◆ **WHAT IS REQUIRED**:
Please restate each entry word for word and leave the pictures out.

[Stored items]
□ □ □ □ □ □ □
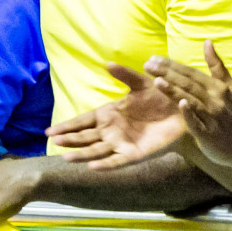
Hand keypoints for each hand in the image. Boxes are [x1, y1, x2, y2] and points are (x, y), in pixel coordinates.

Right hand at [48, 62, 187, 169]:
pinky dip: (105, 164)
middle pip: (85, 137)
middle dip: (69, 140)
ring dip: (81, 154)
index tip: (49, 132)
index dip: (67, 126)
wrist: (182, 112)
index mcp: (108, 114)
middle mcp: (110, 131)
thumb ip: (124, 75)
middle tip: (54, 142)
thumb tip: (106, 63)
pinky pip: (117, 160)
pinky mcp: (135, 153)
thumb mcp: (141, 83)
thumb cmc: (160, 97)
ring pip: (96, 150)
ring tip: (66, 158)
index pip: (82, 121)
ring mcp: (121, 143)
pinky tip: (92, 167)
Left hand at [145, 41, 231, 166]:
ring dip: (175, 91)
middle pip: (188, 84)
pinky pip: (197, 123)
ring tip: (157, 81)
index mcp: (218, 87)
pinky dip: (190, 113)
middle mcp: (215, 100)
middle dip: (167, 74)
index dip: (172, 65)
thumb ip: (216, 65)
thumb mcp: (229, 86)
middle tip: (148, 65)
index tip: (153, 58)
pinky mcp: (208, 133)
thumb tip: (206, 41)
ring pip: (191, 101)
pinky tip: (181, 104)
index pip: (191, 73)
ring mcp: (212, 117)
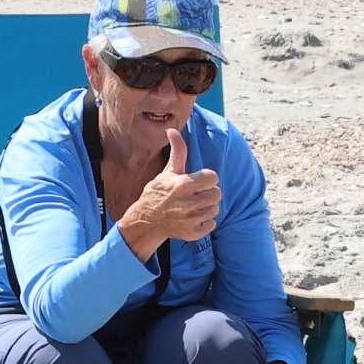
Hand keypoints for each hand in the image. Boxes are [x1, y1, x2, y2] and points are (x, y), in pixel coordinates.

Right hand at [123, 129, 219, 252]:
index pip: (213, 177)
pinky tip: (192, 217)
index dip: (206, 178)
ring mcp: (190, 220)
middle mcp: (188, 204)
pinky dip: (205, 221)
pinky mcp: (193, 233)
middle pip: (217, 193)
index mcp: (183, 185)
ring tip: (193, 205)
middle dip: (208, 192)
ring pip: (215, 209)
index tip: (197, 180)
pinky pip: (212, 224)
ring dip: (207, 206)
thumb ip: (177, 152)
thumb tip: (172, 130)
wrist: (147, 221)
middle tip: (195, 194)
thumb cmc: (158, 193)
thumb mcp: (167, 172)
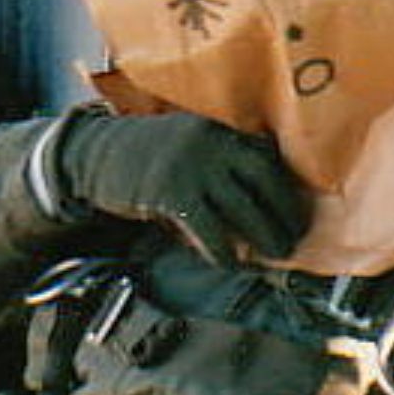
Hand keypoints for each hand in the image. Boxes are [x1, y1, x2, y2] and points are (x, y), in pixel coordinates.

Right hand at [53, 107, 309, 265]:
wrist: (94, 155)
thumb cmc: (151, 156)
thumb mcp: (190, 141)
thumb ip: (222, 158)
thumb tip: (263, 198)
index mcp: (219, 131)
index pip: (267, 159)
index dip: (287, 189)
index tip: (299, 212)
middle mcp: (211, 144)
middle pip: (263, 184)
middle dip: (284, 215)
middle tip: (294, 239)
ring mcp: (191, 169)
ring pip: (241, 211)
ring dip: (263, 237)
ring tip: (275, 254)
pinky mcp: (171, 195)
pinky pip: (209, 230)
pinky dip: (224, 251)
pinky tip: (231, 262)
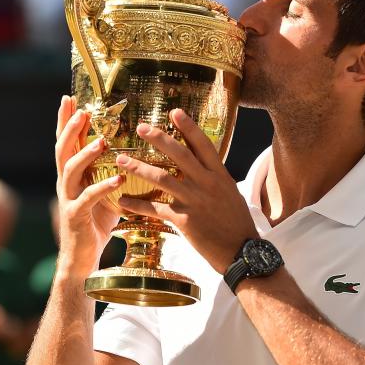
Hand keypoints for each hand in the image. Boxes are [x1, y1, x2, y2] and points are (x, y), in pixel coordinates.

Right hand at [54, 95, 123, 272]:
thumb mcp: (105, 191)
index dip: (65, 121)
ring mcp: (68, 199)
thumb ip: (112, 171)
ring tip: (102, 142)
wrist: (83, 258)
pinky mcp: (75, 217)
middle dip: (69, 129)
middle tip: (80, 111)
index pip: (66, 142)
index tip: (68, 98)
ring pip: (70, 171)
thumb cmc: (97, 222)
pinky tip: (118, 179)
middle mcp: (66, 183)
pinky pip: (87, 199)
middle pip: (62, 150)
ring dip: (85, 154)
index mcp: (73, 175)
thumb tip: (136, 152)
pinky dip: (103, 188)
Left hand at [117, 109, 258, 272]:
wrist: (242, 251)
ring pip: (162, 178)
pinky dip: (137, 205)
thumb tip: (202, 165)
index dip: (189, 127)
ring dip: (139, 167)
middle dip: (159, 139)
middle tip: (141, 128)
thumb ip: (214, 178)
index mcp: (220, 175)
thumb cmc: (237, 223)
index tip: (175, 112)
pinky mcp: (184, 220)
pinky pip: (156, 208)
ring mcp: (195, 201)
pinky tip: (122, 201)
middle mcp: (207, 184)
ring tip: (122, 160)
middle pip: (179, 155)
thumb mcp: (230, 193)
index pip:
□ □ □ □ □ □ □
◆ **COMPLETED TASK**:
Hand keypoints for each hand in the image. Boxes are [x1, y1, x2, y2] and points are (x, y), in pixel coordinates.

Right hand at [48, 62, 187, 169]:
pinky dip: (105, 164)
middle pip: (85, 137)
middle dip: (69, 140)
ring dip: (81, 154)
index tip: (49, 132)
index dip: (67, 126)
wrist: (182, 112)
index mcp: (108, 114)
middle mcp: (110, 131)
thumb ip: (124, 75)
middle tip: (54, 142)
thumb tip: (106, 63)
pinky pip: (117, 160)
pinky mcp: (135, 153)
thumb mcp: (141, 83)
thumb cmc: (160, 97)
ring pip: (96, 150)
ring tip: (66, 158)
index pip: (82, 121)
ring mcp: (121, 143)
pinky tip: (92, 167)
Left hand at [145, 41, 231, 166]:
ring dip: (175, 91)
middle pip: (188, 84)
pinky pip: (197, 123)
ring tip: (157, 81)
index mcp: (218, 87)
pinky dip: (190, 113)
middle mcp: (215, 100)
middle dip: (167, 74)
index dip: (172, 65)
thumb ip: (216, 65)
thumb mcp: (229, 86)
middle tip: (148, 65)
index tip: (153, 58)
pinky mcp: (208, 133)
thumb tip: (206, 41)
ring pip: (191, 101)
pinky tip: (181, 104)
index pip: (191, 73)
ring mcp: (212, 117)
Hand keypoints for each hand in the image. Boxes are [x1, y1, x2, y2] and points are (x, y), in pixel coordinates.

Right hand at [123, 129, 219, 252]:
index pip: (213, 177)
pinky tip: (192, 217)
index dip: (206, 178)
ring mcp: (190, 220)
middle mcp: (188, 204)
pinky dip: (205, 221)
pinky mcp: (193, 233)
middle pip: (217, 193)
index mcp: (183, 185)
ring tip: (193, 205)
middle dip: (208, 192)
ring pip: (215, 209)
index tip: (197, 180)
pinky pip: (212, 224)
ring dip: (207, 206)
thumb ip: (177, 152)
thumb tip: (172, 130)
wrist: (147, 221)
middle tip: (195, 194)
thumb cmc: (158, 193)
thumb mcp: (167, 172)
Hand keypoints for each hand in the image. Boxes are [x1, y1, x2, y2] and points are (x, y), in pixel coordinates.

Right hand at [53, 107, 309, 265]:
wrist: (94, 155)
thumb cmc: (151, 156)
thumb mcp: (190, 141)
thumb ip: (222, 158)
thumb tip: (263, 198)
index mcp: (219, 131)
index pip: (267, 159)
index dip: (287, 189)
index tip: (299, 212)
middle mcp: (211, 144)
middle pip: (263, 184)
middle dip: (284, 215)
middle tip: (294, 239)
ring mcp: (191, 169)
ring pip: (241, 211)
ring dip: (263, 237)
ring tip: (275, 254)
pinky mcp: (171, 195)
pinky pip: (209, 230)
pinky dip: (224, 251)
pinky tip: (231, 262)
Hand keypoints for each hand in the image. Boxes are [x1, y1, x2, y2] and points are (x, y), in pixel coordinates.

Right hand at [54, 95, 123, 272]:
thumb mcp: (105, 191)
index dip: (65, 121)
ring mcp: (68, 199)
thumb ip: (112, 171)
ring tip: (102, 142)
wrist: (83, 258)
pinky mcp: (75, 217)
middle dip: (69, 129)
middle tip: (80, 111)
index pip: (66, 142)
index tip: (68, 98)
ring pip: (70, 171)
thumb cmc: (97, 222)
pinky tip: (118, 179)
middle mcp: (66, 183)
pinky pip: (87, 199)
middle pip: (62, 150)
ring dip: (85, 154)
index mcp: (73, 175)
thumb tip: (136, 152)
pinky dip: (103, 188)
Left hand at [117, 109, 258, 272]:
wrist: (242, 251)
ring pip: (162, 178)
pinky dip: (137, 205)
thumb tip: (202, 165)
index dip: (189, 127)
ring dip: (139, 167)
middle dip: (159, 139)
middle tip: (141, 128)
thumb ip: (214, 178)
index mcp: (220, 175)
thumb cmc: (237, 223)
index tip: (175, 112)
pinky mcp: (184, 220)
pinky pip: (156, 208)
ring mcp: (195, 201)
pinky tip: (122, 201)
middle mcp: (207, 184)
ring tip: (122, 160)
middle pip: (179, 155)
thumb mcp: (230, 193)
index pip:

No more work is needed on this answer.